**INFORMATION GIVEN**

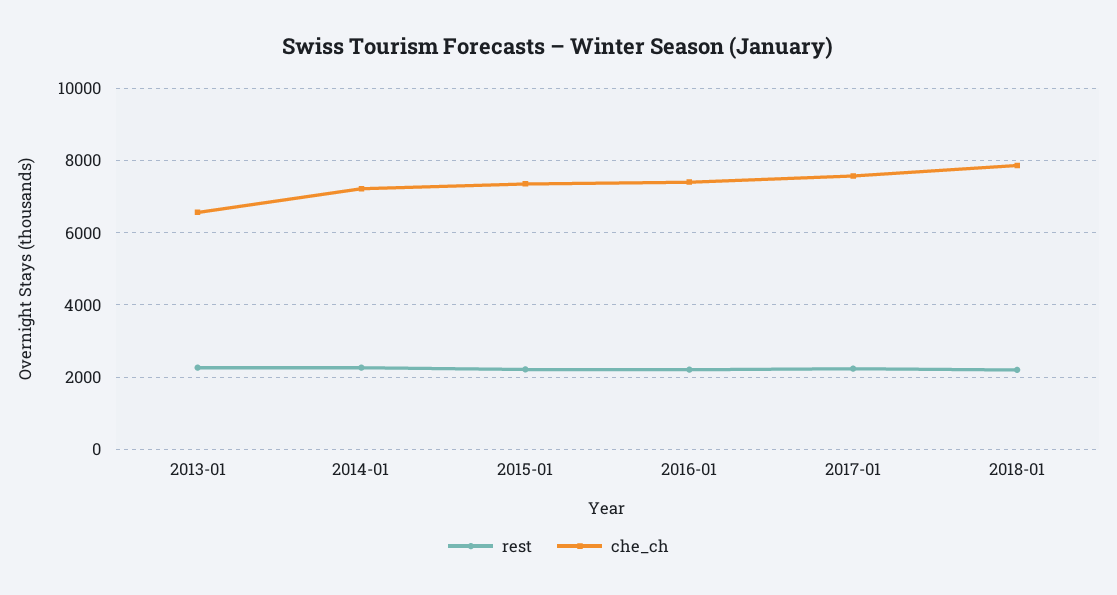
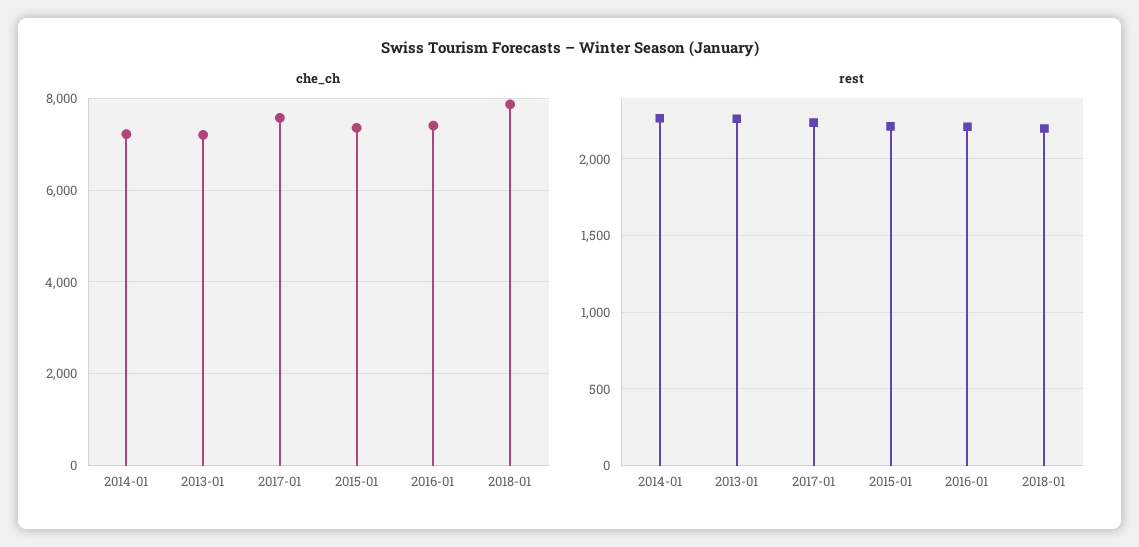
che_ch, 2013-01: 6600 -> 7200

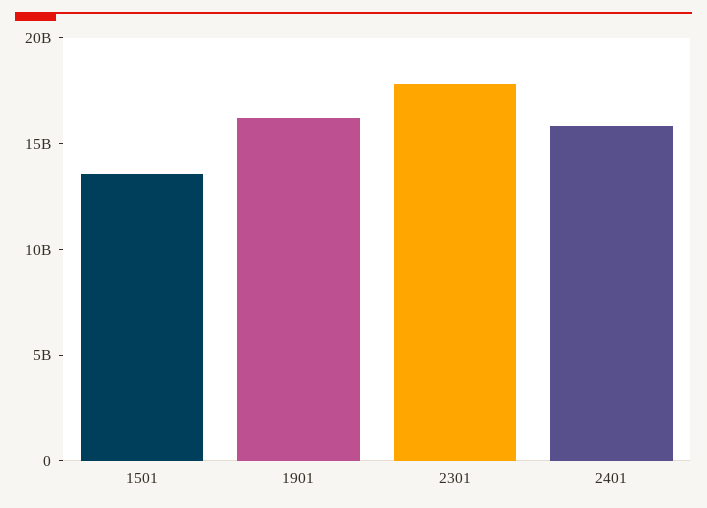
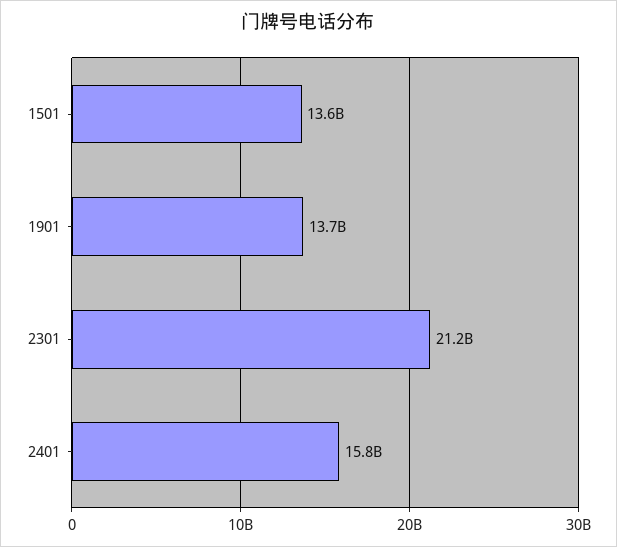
1901: 16000000000 -> 13700000000
2301: 18000000000 -> 21200000000

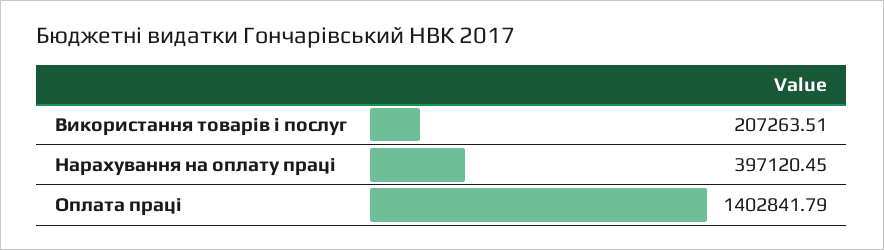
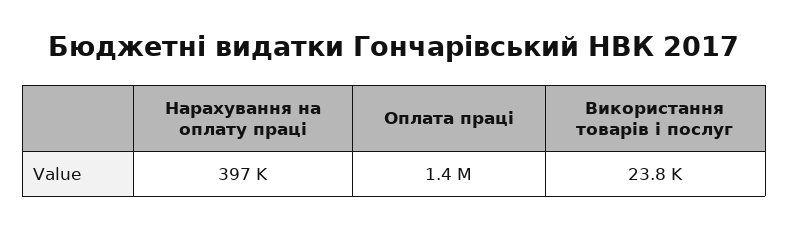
Використання товарів і послуг: 207263.51 -> 23800

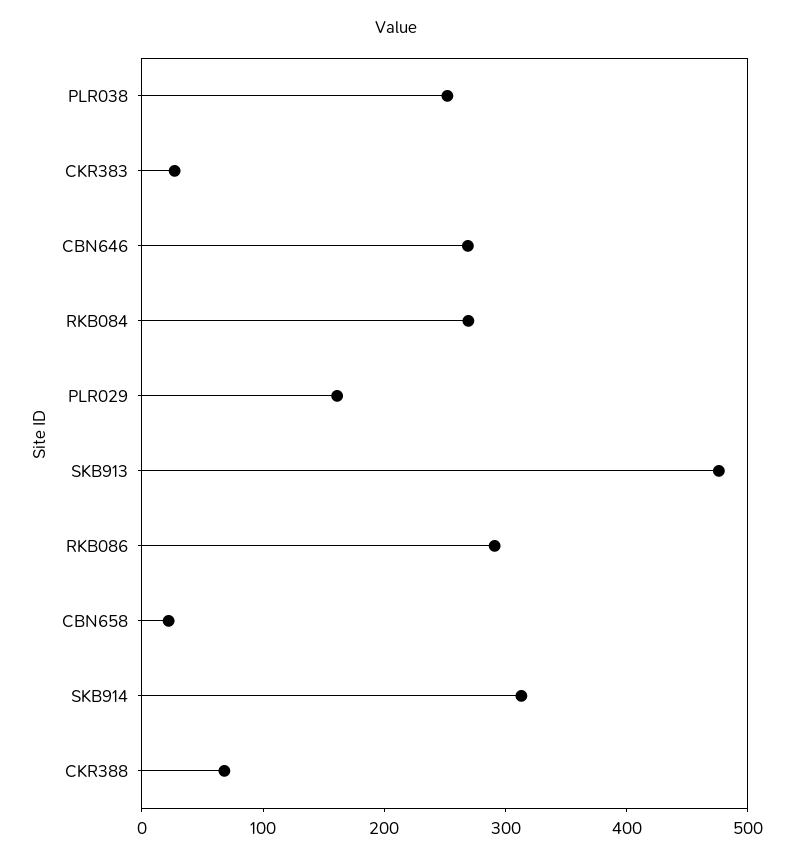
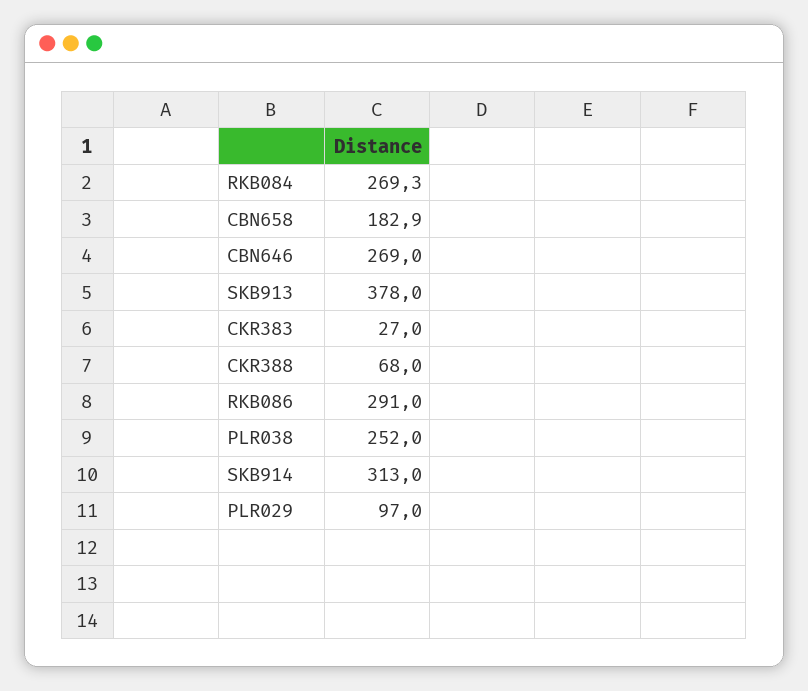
PLR029: 160 -> 97
SKB913: 480 -> 378
CBN658: 20 -> 182.9

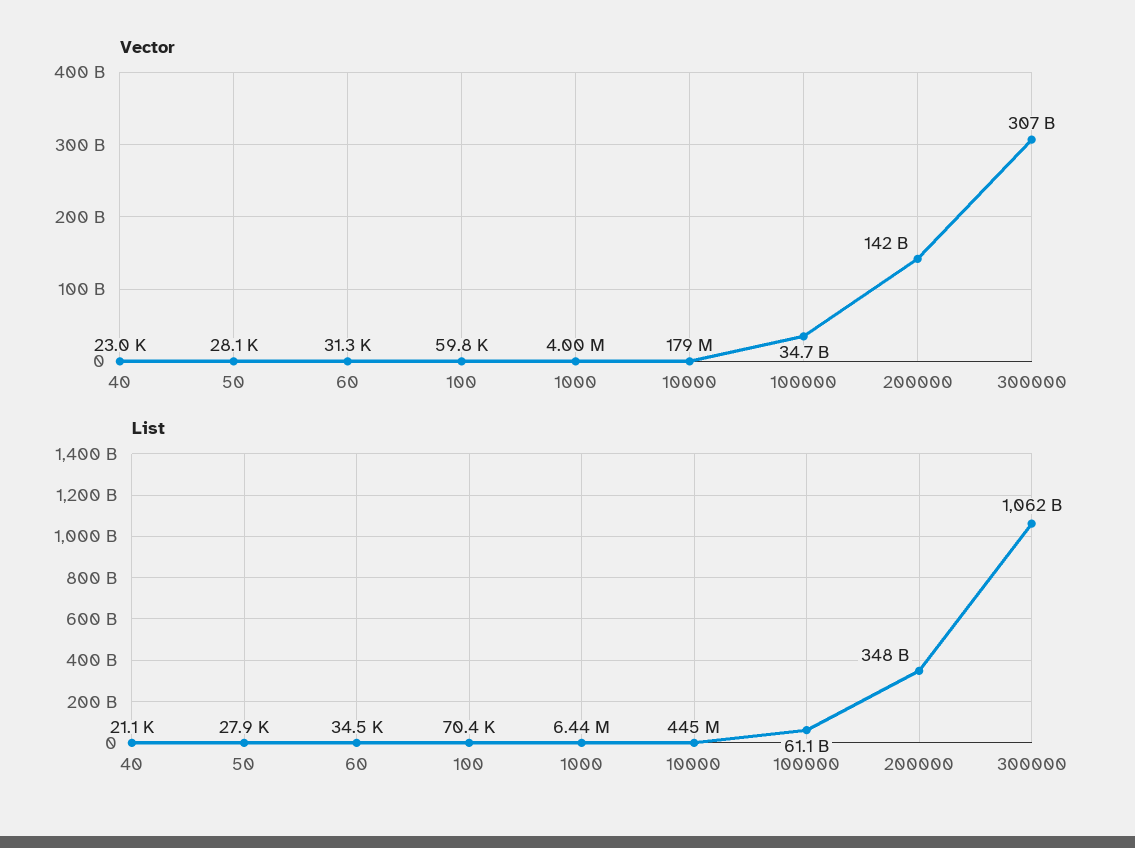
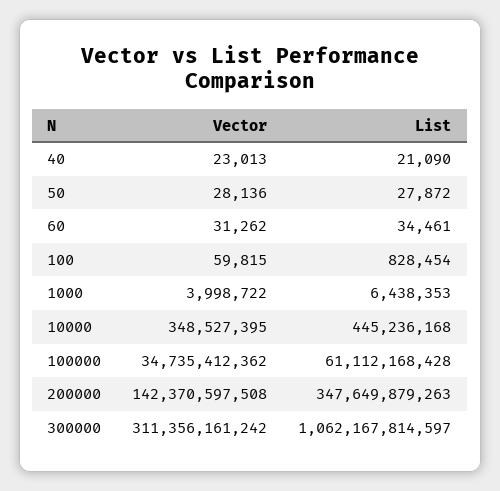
Vector, 10000: 179000000 -> 348527395
Vector, 300000: 307000000000 -> 311356161242
List, 100: 70400 -> 828454

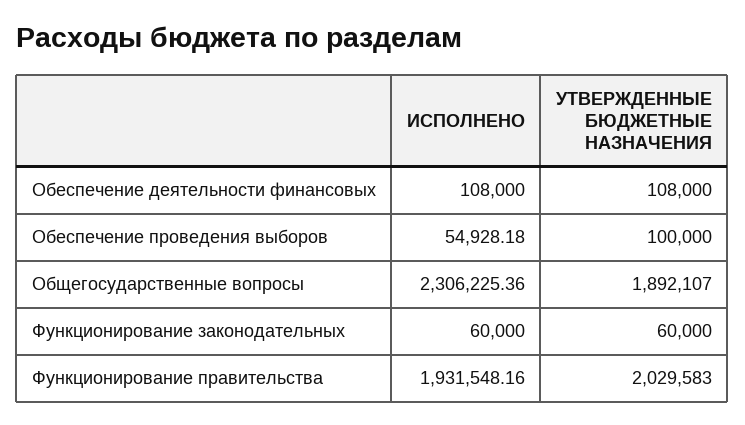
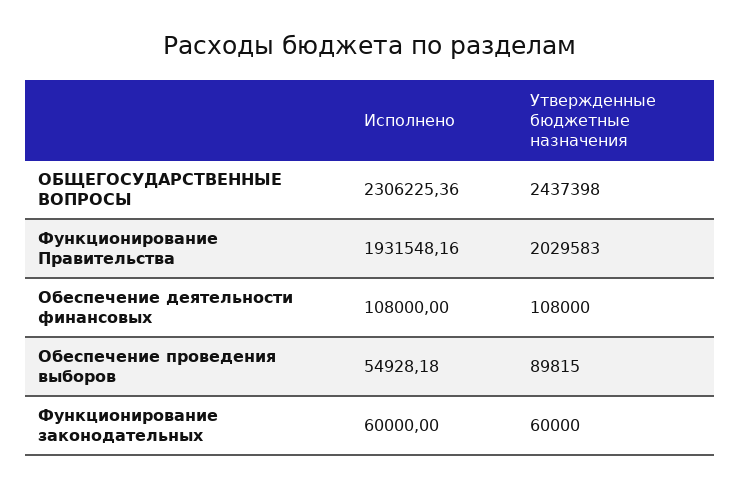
УТВЕРЖДЕННЫЕ БЮДЖЕТНЫЕ НАЗНАЧЕНИЯ, Обеспечение проведения выборов: 100000 -> 89815
УТВЕРЖДЕННЫЕ БЮДЖЕТНЫЕ НАЗНАЧЕНИЯ, Общегосударственные вопросы: 1892107 -> 2437398

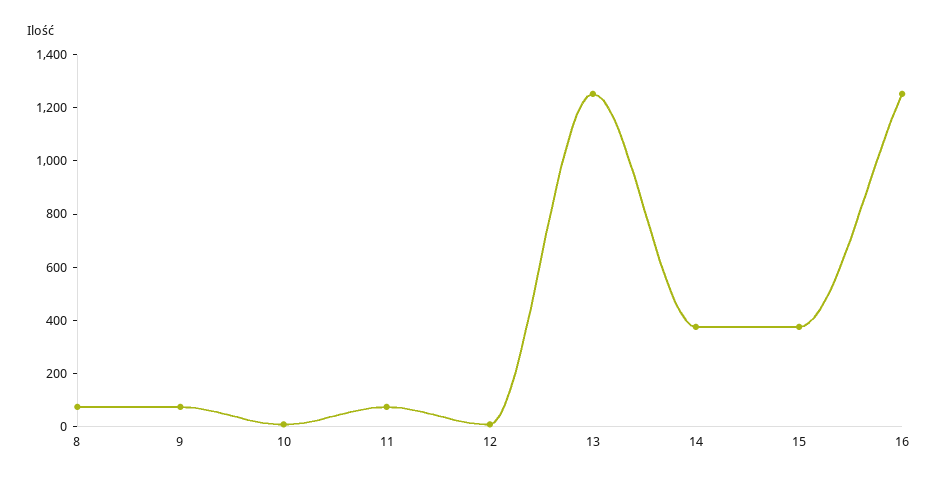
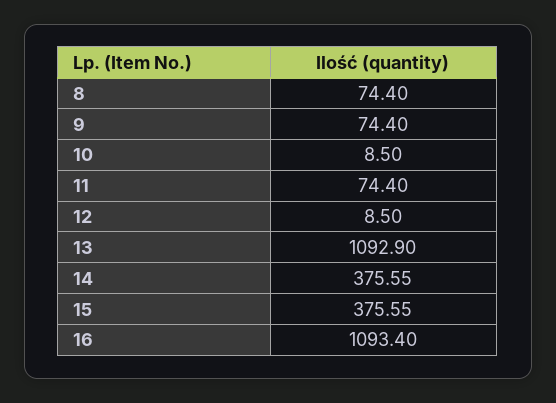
13: 1250 -> 1092.9
16: 1250 -> 1093.4

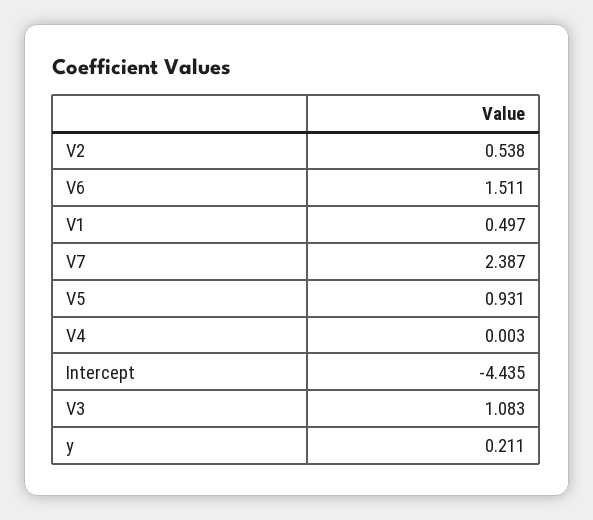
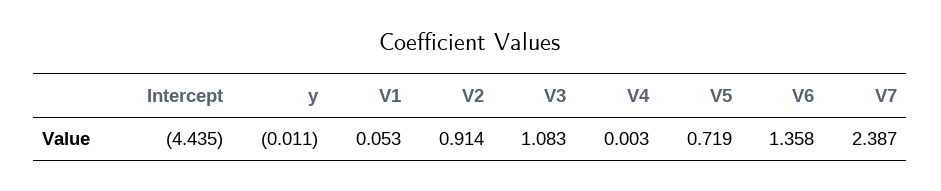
V2: 0.538 -> 0.914
V6: 1.511 -> 1.358
V1: 0.497 -> 0.053
V5: 0.931 -> 0.719
y: 0.211 -> -0.011

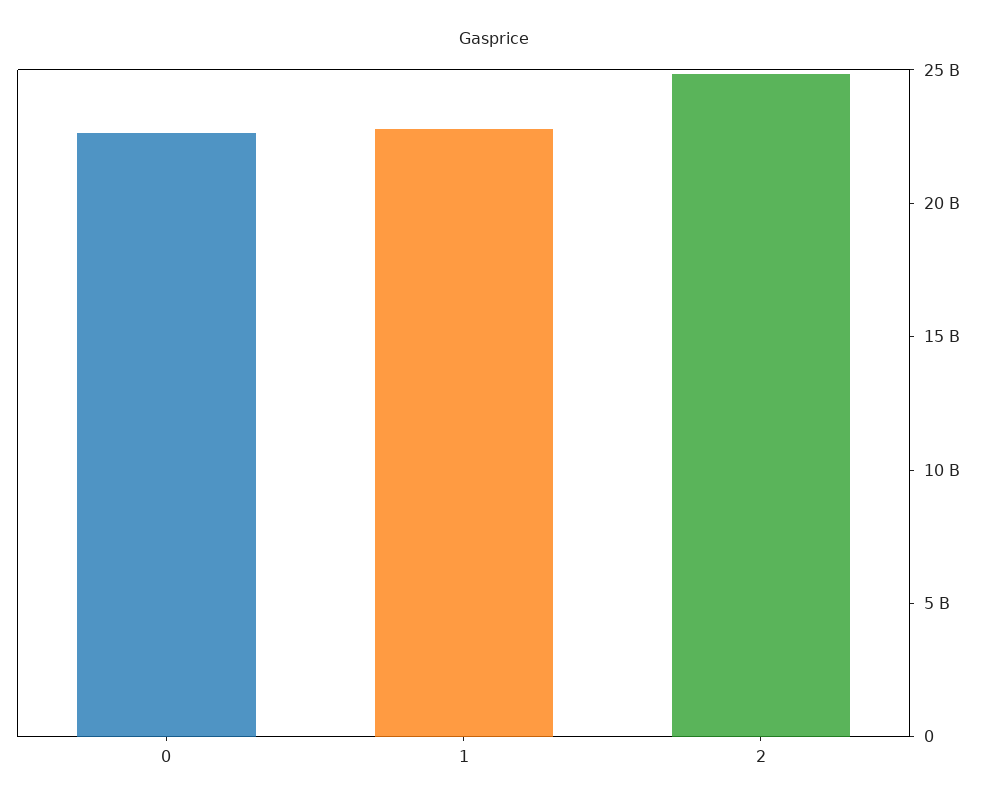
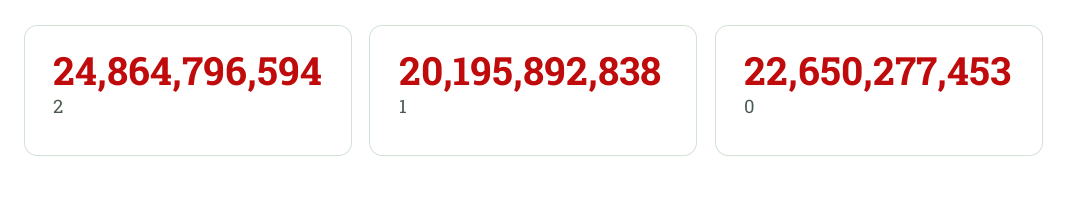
1: 23000000000 -> 20195892838

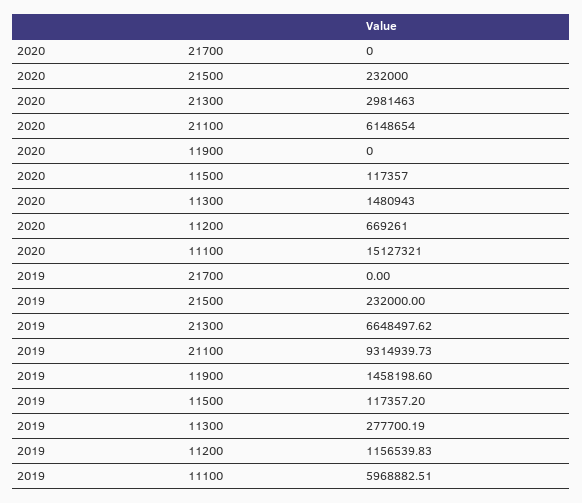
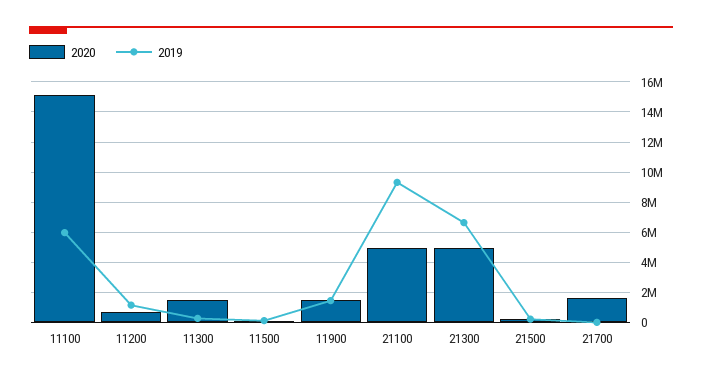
2020, 21700: 0 -> 1500000
2020, 21300: 2981463 -> 5000000
2020, 21100: 6148654 -> 5000000
2020, 11900: 0 -> 1500000

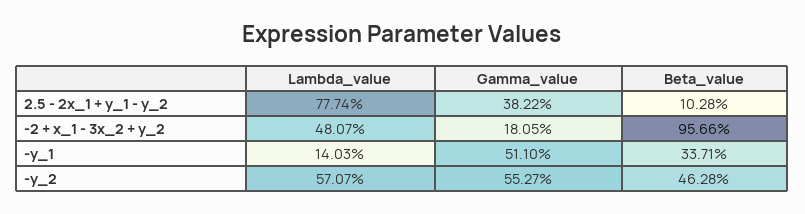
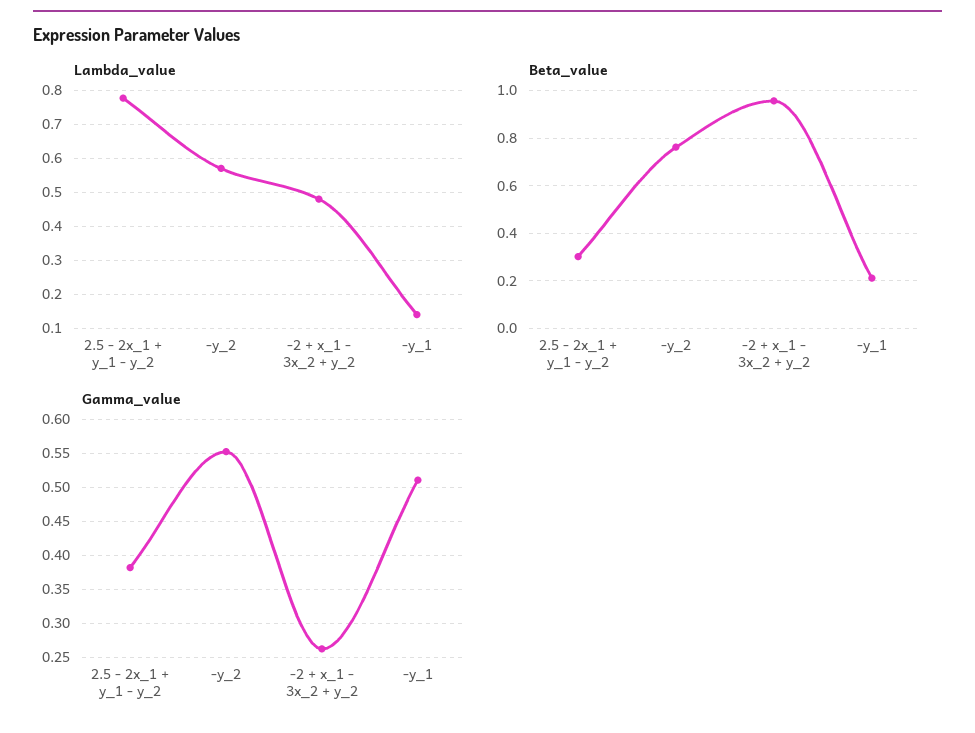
Beta_value, 2.5 - 2x_1 + y_1 - y_2: 0.1028 -> 0.3
Gamma_value, -2 + x_1 - 3x_2 + y_2: 0.1805 -> 0.26
Beta_value, -y_1: 0.3371 -> 0.2
Beta_value, -y_2: 0.4628 -> 0.75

**WHAT IS REQUIRED**
Copy every line from the records that holds the string "БЮДЖЕТНЫЕ".

**EXERCISE RESULT**
УТВЕРЖДЕННЫЕ БЮДЖЕТНЫЕ НАЗНАЧЕНИЯ, Обеспечение проведения выборов: 100000 -> 89815
УТВЕРЖДЕННЫЕ БЮДЖЕТНЫЕ НАЗНАЧЕНИЯ, Общегосударственные вопросы: 1892107 -> 2437398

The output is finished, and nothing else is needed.